Precisamos de uma psicanálise dos concursos que nos ajude a parar de dissimular e a dar voz às nossas verdadeiras motivações: A multiplicação dos indicadores numéricos nos editais não se deve a quaisquer estudos sobre a sua validade, mas sim ao seu aparente efeito na redução da litigância e conflitualidade que os concursos tendem a gerar. A um nível mais profundo, os indicadores objectivos dão-nos a ilusão de termos resolvido o problema espinhoso de definir o valor do livro, a qualidade da docência, ou o contributo da pesquisa científica.

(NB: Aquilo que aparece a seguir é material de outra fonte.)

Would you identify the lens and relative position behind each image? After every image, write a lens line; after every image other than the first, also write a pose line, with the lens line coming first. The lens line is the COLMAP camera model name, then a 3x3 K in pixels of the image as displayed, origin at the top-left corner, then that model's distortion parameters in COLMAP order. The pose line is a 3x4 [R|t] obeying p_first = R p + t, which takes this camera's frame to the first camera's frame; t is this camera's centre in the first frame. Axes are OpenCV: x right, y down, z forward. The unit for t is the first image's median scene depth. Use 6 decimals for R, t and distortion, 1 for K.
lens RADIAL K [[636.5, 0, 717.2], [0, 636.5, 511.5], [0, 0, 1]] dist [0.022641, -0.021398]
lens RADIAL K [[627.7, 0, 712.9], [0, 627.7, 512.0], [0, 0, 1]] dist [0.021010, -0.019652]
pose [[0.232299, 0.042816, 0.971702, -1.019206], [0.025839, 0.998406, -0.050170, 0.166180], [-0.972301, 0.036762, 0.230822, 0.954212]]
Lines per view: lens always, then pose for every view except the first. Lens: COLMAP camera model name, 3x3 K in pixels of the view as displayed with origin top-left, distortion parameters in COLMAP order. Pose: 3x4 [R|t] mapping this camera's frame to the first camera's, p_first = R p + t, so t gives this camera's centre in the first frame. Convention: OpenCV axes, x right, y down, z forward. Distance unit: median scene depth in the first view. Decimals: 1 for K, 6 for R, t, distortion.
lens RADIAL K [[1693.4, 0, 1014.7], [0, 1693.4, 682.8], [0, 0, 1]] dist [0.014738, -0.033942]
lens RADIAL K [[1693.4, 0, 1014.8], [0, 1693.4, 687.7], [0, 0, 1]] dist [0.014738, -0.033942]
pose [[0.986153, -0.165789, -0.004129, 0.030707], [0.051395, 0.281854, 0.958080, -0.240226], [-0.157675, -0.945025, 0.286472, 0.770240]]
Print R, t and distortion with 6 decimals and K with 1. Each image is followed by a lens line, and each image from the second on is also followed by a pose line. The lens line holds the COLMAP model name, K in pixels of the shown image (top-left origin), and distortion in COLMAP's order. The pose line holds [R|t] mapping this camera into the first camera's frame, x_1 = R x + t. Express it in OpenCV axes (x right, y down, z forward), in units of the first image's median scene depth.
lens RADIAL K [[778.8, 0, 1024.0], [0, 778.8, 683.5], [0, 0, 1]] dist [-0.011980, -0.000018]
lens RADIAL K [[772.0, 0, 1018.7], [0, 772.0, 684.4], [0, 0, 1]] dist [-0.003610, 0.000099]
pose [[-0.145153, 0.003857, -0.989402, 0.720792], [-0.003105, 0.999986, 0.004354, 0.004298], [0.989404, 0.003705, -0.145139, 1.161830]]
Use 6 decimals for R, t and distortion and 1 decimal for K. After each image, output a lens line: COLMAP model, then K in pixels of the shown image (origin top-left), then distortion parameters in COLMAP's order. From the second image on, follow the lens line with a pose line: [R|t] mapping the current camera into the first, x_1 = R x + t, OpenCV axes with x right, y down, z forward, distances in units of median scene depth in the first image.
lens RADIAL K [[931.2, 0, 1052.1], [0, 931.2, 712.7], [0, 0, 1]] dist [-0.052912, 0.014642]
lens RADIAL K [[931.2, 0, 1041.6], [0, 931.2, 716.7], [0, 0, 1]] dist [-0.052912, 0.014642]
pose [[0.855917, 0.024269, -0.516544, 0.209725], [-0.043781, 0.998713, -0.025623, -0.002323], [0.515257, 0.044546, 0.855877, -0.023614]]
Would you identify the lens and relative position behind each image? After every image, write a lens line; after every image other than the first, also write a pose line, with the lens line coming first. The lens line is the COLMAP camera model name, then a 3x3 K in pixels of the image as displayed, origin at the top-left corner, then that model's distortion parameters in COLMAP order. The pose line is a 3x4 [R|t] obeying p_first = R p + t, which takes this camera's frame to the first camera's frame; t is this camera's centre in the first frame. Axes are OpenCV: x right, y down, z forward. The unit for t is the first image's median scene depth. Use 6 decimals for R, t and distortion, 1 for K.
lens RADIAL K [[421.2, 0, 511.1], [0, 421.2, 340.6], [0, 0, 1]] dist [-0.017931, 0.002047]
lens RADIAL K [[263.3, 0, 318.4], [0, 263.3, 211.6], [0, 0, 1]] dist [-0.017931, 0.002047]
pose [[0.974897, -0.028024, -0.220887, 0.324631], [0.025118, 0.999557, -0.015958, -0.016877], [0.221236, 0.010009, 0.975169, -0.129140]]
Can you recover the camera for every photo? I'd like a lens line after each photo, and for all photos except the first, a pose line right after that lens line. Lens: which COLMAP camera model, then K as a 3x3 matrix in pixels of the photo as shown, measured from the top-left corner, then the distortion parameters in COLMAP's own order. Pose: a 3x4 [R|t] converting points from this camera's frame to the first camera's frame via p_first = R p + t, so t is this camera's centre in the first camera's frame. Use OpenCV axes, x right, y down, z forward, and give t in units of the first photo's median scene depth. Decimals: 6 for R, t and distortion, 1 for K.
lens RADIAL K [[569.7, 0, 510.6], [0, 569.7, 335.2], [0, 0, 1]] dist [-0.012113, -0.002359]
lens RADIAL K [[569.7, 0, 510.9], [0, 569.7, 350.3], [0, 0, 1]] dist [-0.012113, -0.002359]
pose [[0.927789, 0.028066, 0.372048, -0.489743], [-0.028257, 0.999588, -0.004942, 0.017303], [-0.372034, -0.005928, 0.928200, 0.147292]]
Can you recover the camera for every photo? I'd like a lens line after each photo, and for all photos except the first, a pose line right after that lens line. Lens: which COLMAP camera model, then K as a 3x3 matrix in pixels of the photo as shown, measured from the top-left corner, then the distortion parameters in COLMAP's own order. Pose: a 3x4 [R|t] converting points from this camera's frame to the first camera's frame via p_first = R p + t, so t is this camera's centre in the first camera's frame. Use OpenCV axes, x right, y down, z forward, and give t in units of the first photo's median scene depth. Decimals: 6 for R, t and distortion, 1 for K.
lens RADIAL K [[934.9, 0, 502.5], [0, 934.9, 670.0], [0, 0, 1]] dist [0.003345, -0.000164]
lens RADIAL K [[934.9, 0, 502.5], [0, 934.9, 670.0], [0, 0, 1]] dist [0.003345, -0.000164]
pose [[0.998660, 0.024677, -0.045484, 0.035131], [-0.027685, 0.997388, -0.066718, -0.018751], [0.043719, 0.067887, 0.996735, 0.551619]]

3) Um dos efeitos destes concursos é promover uma competição pouco saudável. Nos departamentos, compete-se com o colega do lado, mas colabora-se com o colega de outra instituição ou departamento; o primeiro é rival no concurso, o segundo é coautor do nosso artigo. Procuramos cada vez mais redes de colaboração que nos permitam ter o nosso nome em mais artigos e aumentar as chances de termos projectos financiados. De facto, o número médio de co-autores por artigo disparou e praticamente desapareceu o artigo de autor único. Por que será?
4) Outros países fazem diferente. Primeiro, na promoção não há competição entre colegas do departamento; não há jogo de soma zero. Todos os professores de uma mesma categoria podem ser promovidos; também pode ocorrer que nenhum seja promovido. Os critérios são de “mérito absoluto”. Sabem eles, mas nós aparentemente não, que só colaborando com os colegas do mesmo departamento podemos competir com departamentos “rivais”. Segundo, separa-se claramente a promoção da contratação externa (em Portugal estão confundidos). Para contratar, define-se o que se procura (psicólogo do desenvolvimento infantil, por exemplo) o que restringe a pool de candidatos e reduz a sua heterogeneidade. A comparação no seio da mesma área é facilitada.
Haveria muito mais a dizer (por exº., sobre o tipo de docente que estes critérios selecionam), mas fica para um próximo artigo.